Algorithms employed by Twitter to limit the reach of hateful content are preventing the accounts of prominent Republicans, such as RNC chair Ronna Romney McDaniel, from appearing in search results.
The phenomenon known as “shadow banning” has affected several conservative Republican lawmakers, including Representatives Mark Meadows, Jim Jordan, and Matt Gaetz, as well as Donald Trump Jr.’s spokesman Andrew Surabian. It has not extended to their counterparts on the left, whose accounts continue to auto-populate in Twitter search results.
When contacted for comment, a Twitter spokesman told Vice that the shadow bans were the result of algorithms that analyze “account behavior” in order to reduce the visibility of accounts that routinely spew hateful and bigoted content.
The stated goal of the shadow-banning algorithms, according to a May 15 blog post, is to elevate the visibility of accounts that are “contributing to the healthy conversation” in searches and conversation.
“We are aware that some accounts are not automatically populating in our search box and shipping a change to address this,” the spokesman told Vice.
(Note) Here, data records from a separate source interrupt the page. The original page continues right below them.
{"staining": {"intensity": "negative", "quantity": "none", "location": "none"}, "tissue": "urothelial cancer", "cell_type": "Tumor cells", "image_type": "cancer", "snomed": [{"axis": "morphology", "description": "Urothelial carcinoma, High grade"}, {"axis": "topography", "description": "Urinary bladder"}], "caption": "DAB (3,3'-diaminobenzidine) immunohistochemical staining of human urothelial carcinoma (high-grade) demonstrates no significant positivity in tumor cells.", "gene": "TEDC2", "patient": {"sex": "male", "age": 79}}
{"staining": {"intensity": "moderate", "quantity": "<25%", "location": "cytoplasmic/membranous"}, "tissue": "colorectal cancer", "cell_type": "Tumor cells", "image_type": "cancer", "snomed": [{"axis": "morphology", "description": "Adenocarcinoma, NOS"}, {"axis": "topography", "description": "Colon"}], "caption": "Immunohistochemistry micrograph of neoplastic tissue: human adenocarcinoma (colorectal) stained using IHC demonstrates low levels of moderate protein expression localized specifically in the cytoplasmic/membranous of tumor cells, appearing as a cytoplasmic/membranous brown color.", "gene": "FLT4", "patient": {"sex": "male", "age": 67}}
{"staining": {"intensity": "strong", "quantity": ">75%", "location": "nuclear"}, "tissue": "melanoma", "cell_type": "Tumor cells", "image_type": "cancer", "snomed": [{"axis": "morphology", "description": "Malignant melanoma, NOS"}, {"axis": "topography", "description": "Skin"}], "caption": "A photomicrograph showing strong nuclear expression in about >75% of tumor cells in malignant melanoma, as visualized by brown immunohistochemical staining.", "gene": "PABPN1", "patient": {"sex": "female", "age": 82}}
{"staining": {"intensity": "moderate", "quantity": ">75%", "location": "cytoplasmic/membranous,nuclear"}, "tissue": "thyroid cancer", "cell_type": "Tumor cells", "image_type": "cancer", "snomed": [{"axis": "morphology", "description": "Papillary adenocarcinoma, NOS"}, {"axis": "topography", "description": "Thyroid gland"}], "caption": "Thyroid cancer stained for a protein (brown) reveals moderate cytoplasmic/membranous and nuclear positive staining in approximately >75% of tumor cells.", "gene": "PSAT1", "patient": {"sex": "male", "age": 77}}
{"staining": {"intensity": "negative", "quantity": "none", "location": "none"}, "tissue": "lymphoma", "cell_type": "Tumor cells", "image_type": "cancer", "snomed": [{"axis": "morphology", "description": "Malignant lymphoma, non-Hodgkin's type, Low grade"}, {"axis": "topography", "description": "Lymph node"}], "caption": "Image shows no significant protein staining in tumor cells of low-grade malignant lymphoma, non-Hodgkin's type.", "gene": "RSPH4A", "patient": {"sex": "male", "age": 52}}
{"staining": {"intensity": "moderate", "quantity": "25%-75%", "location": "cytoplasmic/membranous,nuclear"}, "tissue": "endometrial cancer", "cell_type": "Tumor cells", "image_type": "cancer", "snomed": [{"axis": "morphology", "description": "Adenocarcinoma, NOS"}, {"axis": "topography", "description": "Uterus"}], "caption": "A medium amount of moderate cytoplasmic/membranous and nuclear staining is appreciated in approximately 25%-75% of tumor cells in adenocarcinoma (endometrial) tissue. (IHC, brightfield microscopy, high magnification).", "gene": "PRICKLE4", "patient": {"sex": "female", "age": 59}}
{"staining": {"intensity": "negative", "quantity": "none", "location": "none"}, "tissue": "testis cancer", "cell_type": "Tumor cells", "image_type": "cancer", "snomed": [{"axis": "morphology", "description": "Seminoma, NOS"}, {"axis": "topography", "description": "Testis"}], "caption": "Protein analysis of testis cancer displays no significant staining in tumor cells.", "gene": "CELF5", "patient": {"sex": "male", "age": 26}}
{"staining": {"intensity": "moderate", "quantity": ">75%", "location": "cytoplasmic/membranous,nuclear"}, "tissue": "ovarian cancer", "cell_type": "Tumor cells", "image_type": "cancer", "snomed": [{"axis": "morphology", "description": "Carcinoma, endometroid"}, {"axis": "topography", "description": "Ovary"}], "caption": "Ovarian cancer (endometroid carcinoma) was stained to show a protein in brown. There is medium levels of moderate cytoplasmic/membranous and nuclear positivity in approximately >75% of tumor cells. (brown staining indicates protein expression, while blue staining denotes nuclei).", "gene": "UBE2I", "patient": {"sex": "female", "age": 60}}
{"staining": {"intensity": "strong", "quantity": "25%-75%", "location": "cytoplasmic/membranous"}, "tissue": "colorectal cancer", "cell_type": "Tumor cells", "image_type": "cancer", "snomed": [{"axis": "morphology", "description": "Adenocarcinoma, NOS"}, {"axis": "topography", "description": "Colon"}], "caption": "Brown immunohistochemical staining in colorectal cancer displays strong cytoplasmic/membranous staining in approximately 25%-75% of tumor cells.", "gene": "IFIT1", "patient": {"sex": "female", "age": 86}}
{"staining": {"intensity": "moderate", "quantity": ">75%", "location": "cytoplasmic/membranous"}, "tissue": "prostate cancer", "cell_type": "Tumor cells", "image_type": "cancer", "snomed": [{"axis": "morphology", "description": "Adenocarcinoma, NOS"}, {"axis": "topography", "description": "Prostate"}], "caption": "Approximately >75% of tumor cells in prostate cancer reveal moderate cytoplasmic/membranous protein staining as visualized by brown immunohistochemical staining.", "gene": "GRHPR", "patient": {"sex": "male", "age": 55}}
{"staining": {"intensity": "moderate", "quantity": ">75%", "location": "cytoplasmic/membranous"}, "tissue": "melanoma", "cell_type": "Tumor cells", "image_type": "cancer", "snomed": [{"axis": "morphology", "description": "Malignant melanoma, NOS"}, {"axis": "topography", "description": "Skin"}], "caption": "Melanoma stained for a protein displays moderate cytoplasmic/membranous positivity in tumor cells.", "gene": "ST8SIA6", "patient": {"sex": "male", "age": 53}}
During two Capitol Hill hearings conducted in recent months, Republican lawmakers have argued that the content-filtering systems employed by Facebook and Twitter to elevate the discourse on their platforms have disproportionately silenced conservative voices.
A spokesman for Representative Gaetz suggested the shadow ban may be related to the lawmakers’ aggressive questioning of Twitter executives in a hearing last week. During the hearing, Gaetz argued that platforms like Twitter, which claim to be “neutral publishers” under federal law, should not privilege certain forms of content over others.
“It is curious that these allegations would arise the week following Congressman Gaetz’s heated exchange with Twitter senior executives before the House Judiciary Committee,” the spokesman for Gaetz told Vice.
McDaniel, whose counterpart, DNC chair Tom Perez, has not been affected by shadow banning, demanded an explanation in a statement provided to Vice.